Event Log Monitoring

Hi All,

Thought I would ask here before looking on the internet,

Is there any specific event log IDs that are considered best practice to be looking for?

At the moment my monitoring policy contains just critical events but was wondering what everyone else was monitoring on this front?

Thanks,

Critical events:





Event - Level Critical Error Equal

Security:






























Event - ID 642 Equal
Event - ID 4738 Equal
Event - ID 624 Equal
Event - ID 4720 Equal
Event - ID 644 Equal
Event - ID 4740 Equal

642 or 4738 - psw reset, 624 or 4720 - new user account, 644 or 4740 - multiply wrong psw enter

Perfomance:















CPU Usage More than 75% for 60 min
RAM Usage More than 90% for 60 min
Network Usage More than 5% for 50 min

Network 5% because most customers have slow inet-channels, but monitoring counting local network speed.

HDD:




















Free Space Left on System Drive Less than 7%
Event - ID 51 Equal
Event - ID 50 Equal
Event - ID 55 Equal

Event 51 sometimes mean HDD bad sectors. Need HDD surface scan.

“Looking forward” :slight_smile: and waiting SMART monitoring.

Thanks @Sergey that is a fantastic list :smiley:

How about yours? :slight_smile:

My list is pretty basic, main reason I asked the question

Space less than 5% on System Drive
And Critical Error events

I am every day get critical errors… And what should I do with them all? :slight_smile:

I am starting to think about free disk space monitoring and waiting for SMART sensors.

I have a number of devices reporting a false positive for the critical events because when I check the computers there aren’t any in the logs, I have an open support job but am moving so one of the computers with the issue that I normally have access is not really accessible at the moment, but yes the smart sensor would be really good to have, I have been looking at using a third party tool and a script for checking smart status

Look SIV tool. It can gather ALL info about PC and can produce formated text log file. Early I used it with Zabbix

thanks I have found the website, I might have a look at it.
I have also started to go through some Event ID websites to look for codes that are worth monitoring, seems there isn’t an easy to find best practices to look for that I could find

DIsk error is mostly non usable.
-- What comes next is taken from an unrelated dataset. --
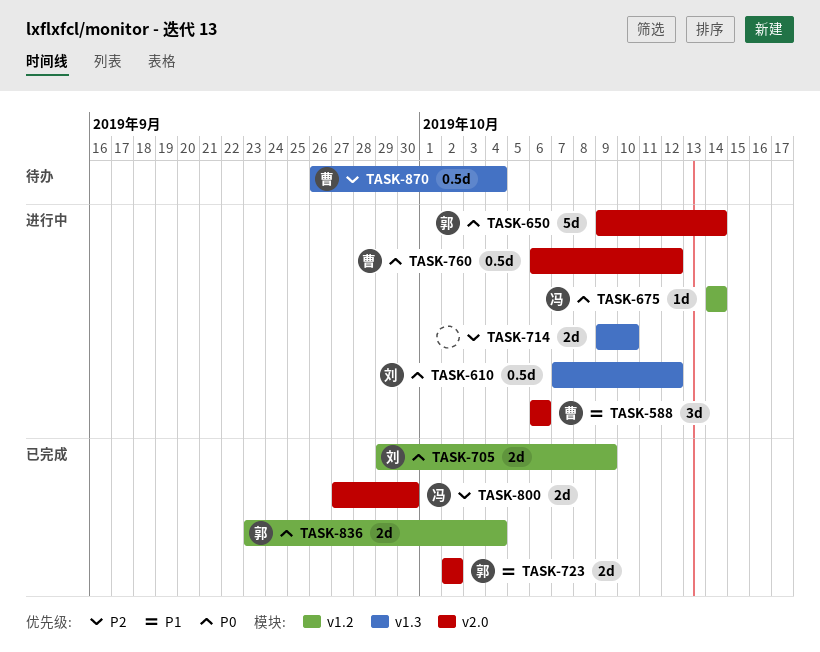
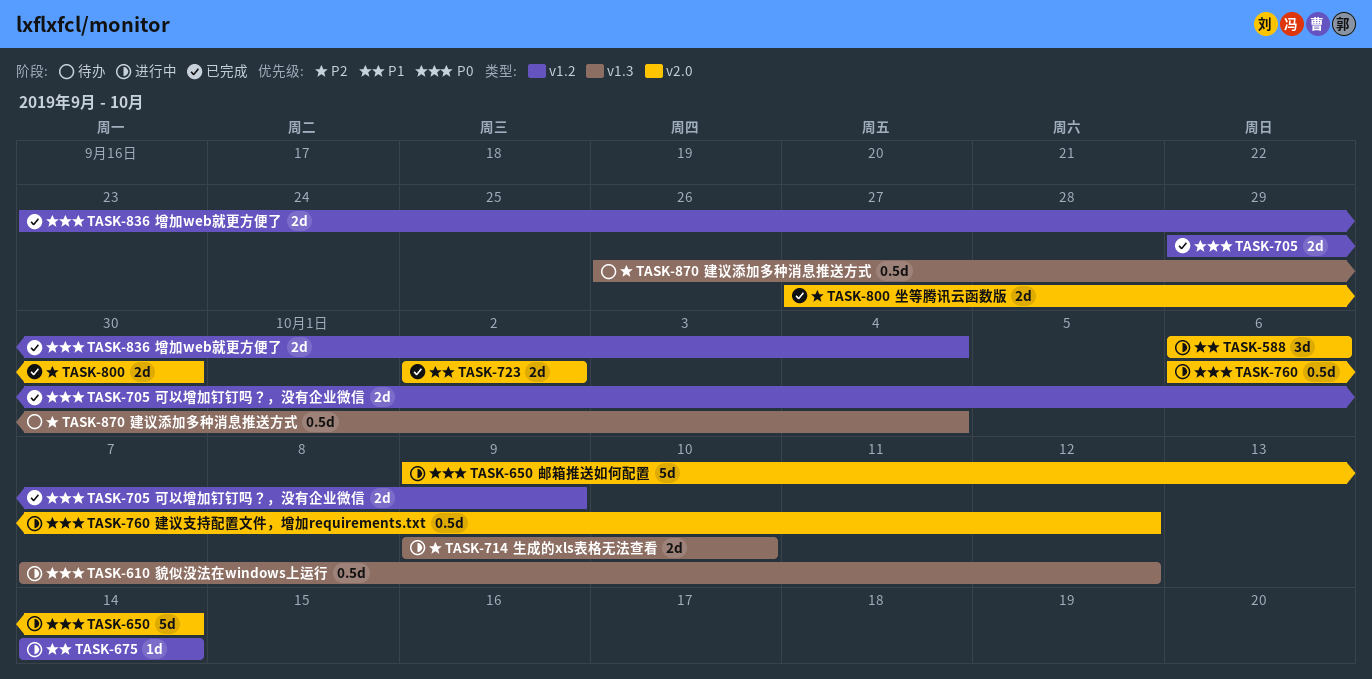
TASK-675, priority: P0 -> P1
When Disk error occurs - that in 3-5% really mean disk surface error. I dont understand what Windows mean when register this error.

WAITING FULL FUNCTIONAL HDD SMART MONITORING FOR ITSM MODULE

Hi @Sergey

I’m also waiting for this but in the meantime with the new custom python script monitoring option I’m using this SMART script that runs every 5 min check to see if this helps you

import os
command = “wmic diskdrive get Caption, Status”
out=os.popen(command).read()
if “Pred Fail” in (out):
alert(1)
print (out)
else:
alert(0)
print (out)

Hello @Sergey ,

You can also use the script below to: Get SMART status of disk drive and Raise Error if Status is not OK

import os
command = “wmic diskdrive get Status”
out=os.popen(command).readlines()
count=0

for j in out:
print j

if out[1]!='OK
':
raise Exception(‘Disk SMART status changed from “OK”’)

Please tell us if this answers your question or if you need further assistance.

You can also refer to this link: ITarian Forum - ITarian Forum

20170309-Get-SMART–status-of-disk-drive-and-Raise-error-if-status-not-OK.json (602 Bytes)

@Marveltec Thank you for sharing your new custom python script monitoring option. We appreciate your help.

Hi @Cristina

just checking that script as it is will it work with the new custom monitoring script. I mean no need to add alert(1) or anything else?

Hello @Marveltec ,

You still need to add an alert if you want to be notified, the result for this script will be viewed on Logs if there’s no alert set to it.